TASK GOAL: Could you repeat these rows with every "collectors" swapped for "collected by" and nothing else changed?

DATA LINES:
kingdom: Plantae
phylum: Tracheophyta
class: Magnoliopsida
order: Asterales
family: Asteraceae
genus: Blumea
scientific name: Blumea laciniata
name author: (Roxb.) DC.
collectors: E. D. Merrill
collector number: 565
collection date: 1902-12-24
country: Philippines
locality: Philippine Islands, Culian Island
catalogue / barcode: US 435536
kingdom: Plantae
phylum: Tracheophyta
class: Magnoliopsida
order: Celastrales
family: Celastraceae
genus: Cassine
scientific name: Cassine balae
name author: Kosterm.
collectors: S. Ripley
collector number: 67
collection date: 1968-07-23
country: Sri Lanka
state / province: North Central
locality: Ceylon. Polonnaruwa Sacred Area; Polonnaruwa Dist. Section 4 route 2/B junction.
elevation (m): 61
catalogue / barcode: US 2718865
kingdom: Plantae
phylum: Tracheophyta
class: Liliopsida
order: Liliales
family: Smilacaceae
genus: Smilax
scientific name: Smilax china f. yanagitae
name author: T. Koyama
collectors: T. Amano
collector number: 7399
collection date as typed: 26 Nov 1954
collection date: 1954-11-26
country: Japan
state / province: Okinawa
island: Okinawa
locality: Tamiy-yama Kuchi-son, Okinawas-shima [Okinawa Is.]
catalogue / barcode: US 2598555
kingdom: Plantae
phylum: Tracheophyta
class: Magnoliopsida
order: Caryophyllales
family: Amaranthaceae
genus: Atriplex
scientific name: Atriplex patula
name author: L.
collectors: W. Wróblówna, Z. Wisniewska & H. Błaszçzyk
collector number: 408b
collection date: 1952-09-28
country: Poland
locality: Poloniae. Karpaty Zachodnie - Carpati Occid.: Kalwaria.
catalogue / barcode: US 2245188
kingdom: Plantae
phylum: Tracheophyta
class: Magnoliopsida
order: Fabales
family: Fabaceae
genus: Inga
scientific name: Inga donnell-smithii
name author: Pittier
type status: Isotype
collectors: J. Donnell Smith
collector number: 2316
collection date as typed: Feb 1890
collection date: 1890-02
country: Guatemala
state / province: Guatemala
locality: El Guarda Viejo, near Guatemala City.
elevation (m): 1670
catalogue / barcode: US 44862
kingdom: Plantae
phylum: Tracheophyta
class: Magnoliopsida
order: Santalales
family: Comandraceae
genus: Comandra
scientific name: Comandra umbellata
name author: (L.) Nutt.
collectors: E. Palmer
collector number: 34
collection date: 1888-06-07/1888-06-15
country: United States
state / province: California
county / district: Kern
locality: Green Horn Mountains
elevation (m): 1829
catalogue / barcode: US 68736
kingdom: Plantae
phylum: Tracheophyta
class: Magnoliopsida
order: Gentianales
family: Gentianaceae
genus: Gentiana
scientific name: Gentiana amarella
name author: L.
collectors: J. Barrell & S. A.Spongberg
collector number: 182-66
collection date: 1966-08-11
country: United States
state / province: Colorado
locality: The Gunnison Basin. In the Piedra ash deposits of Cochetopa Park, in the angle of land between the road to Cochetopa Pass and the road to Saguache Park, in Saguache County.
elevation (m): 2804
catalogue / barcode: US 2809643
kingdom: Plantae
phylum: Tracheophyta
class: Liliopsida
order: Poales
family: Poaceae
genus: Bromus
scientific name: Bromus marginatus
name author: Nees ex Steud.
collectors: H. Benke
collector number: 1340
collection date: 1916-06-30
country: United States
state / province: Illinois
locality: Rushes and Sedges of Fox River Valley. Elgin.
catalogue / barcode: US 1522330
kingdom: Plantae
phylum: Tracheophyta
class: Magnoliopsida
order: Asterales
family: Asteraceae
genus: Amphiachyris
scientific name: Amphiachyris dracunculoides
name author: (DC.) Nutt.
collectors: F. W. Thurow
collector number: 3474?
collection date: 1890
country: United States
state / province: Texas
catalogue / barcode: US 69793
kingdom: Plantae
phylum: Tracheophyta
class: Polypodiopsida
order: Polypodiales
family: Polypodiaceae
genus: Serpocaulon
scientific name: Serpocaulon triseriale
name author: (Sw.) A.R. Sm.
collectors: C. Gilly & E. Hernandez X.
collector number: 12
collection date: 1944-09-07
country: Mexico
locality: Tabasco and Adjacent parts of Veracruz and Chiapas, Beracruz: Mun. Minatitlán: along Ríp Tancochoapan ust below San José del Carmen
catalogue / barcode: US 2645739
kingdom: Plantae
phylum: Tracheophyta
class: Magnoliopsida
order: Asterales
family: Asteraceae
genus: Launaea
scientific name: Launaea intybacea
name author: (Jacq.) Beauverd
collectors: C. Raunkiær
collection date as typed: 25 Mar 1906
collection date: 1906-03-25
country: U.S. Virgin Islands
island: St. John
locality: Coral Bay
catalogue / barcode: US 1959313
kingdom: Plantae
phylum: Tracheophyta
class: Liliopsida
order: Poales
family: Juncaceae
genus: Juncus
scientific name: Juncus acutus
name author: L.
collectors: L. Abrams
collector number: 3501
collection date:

EXERCISE RESPONSE:
kingdom: Plantae
phylum: Tracheophyta
class: Magnoliopsida
order: Asterales
family: Asteraceae
genus: Blumea
scientific name: Blumea laciniata
name author: (Roxb.) DC.
collected by: E. D. Merrill
collector number: 565
collection date: 1902-12-24
country: Philippines
locality: Philippine Islands, Culian Island
catalogue / barcode: US 435536
kingdom: Plantae
phylum: Tracheophyta
class: Magnoliopsida
order: Celastrales
family: Celastraceae
genus: Cassine
scientific name: Cassine balae
name author: Kosterm.
collected by: S. Ripley
collector number: 67
collection date: 1968-07-23
country: Sri Lanka
state / province: North Central
locality: Ceylon. Polonnaruwa Sacred Area; Polonnaruwa Dist. Section 4 route 2/B junction.
elevation (m): 61
catalogue / barcode: US 2718865
kingdom: Plantae
phylum: Tracheophyta
class: Liliopsida
order: Liliales
family: Smilacaceae
genus: Smilax
scientific name: Smilax china f. yanagitae
name author: T. Koyama
collected by: T. Amano
collector number: 7399
collection date as typed: 26 Nov 1954
collection date: 1954-11-26
country: Japan
state / province: Okinawa
island: Okinawa
locality: Tamiy-yama Kuchi-son, Okinawas-shima [Okinawa Is.]
catalogue / barcode: US 2598555
kingdom: Plantae
phylum: Tracheophyta
class: Magnoliopsida
order: Caryophyllales
family: Amaranthaceae
genus: Atriplex
scientific name: Atriplex patula
name author: L.
collected by: W. Wróblówna, Z. Wisniewska & H. Błaszçzyk
collector number: 408b
collection date: 1952-09-28
country: Poland
locality: Poloniae. Karpaty Zachodnie - Carpati Occid.: Kalwaria.
catalogue / barcode: US 2245188
kingdom: Plantae
phylum: Tracheophyta
class: Magnoliopsida
order: Fabales
family: Fabaceae
genus: Inga
scientific name: Inga donnell-smithii
name author: Pittier
type status: Isotype
collected by: J. Donnell Smith
collector number: 2316
collection date as typed: Feb 1890
collection date: 1890-02
country: Guatemala
state / province: Guatemala
locality: El Guarda Viejo, near Guatemala City.
elevation (m): 1670
catalogue / barcode: US 44862
kingdom: Plantae
phylum: Tracheophyta
class: Magnoliopsida
order: Santalales
family: Comandraceae
genus: Comandra
scientific name: Comandra umbellata
name author: (L.) Nutt.
collected by: E. Palmer
collector number: 34
collection date: 1888-06-07/1888-06-15
country: United States
state / province: California
county / district: Kern
locality: Green Horn Mountains
elevation (m): 1829
catalogue / barcode: US 68736
kingdom: Plantae
phylum: Tracheophyta
class: Magnoliopsida
order: Gentianales
family: Gentianaceae
genus: Gentiana
scientific name: Gentiana amarella
name author: L.
collected by: J. Barrell & S. A.Spongberg
collector number: 182-66
collection date: 1966-08-11
country: United States
state / province: Colorado
locality: The Gunnison Basin. In the Piedra ash deposits of Cochetopa Park, in the angle of land between the road to Cochetopa Pass and the road to Saguache Park, in Saguache County.
elevation (m): 2804
catalogue / barcode: US 2809643
kingdom: Plantae
phylum: Tracheophyta
class: Liliopsida
order: Poales
family: Poaceae
genus: Bromus
scientific name: Bromus marginatus
name author: Nees ex Steud.
collected by: H. Benke
collector number: 1340
collection date: 1916-06-30
country: United States
state / province: Illinois
locality: Rushes and Sedges of Fox River Valley. Elgin.
catalogue / barcode: US 1522330
kingdom: Plantae
phylum: Tracheophyta
class: Magnoliopsida
order: Asterales
family: Asteraceae
genus: Amphiachyris
scientific name: Amphiachyris dracunculoides
name author: (DC.) Nutt.
collected by: F. W. Thurow
collector number: 3474?
collection date: 1890
country: United States
state / province: Texas
catalogue / barcode: US 69793
kingdom: Plantae
phylum: Tracheophyta
class: Polypodiopsida
order: Polypodiales
family: Polypodiaceae
genus: Serpocaulon
scientific name: Serpocaulon triseriale
name author: (Sw.) A.R. Sm.
collected by: C. Gilly & E. Hernandez X.
collector number: 12
collection date: 1944-09-07
country: Mexico
locality: Tabasco and Adjacent parts of Veracruz and Chiapas, Beracruz: Mun. Minatitlán: along Ríp Tancochoapan ust below San José del Carmen
catalogue / barcode: US 2645739
kingdom: Plantae
phylum: Tracheophyta
class: Magnoliopsida
order: Asterales
family: Asteraceae
genus: Launaea
scientific name: Launaea intybacea
name author: (Jacq.) Beauverd
collected by: C. Raunkiær
collection date as typed: 25 Mar 1906
collection date: 1906-03-25
country: U.S. Virgin Islands
island: St. John
locality: Coral Bay
catalogue / barcode: US 1959313
kingdom: Plantae
phylum: Tracheophyta
class: Liliopsida
order: Poales
family: Juncaceae
genus: Juncus
scientific name: Juncus acutus
name author: L.
collected by: L. Abrams
collector number: 3501
collection date:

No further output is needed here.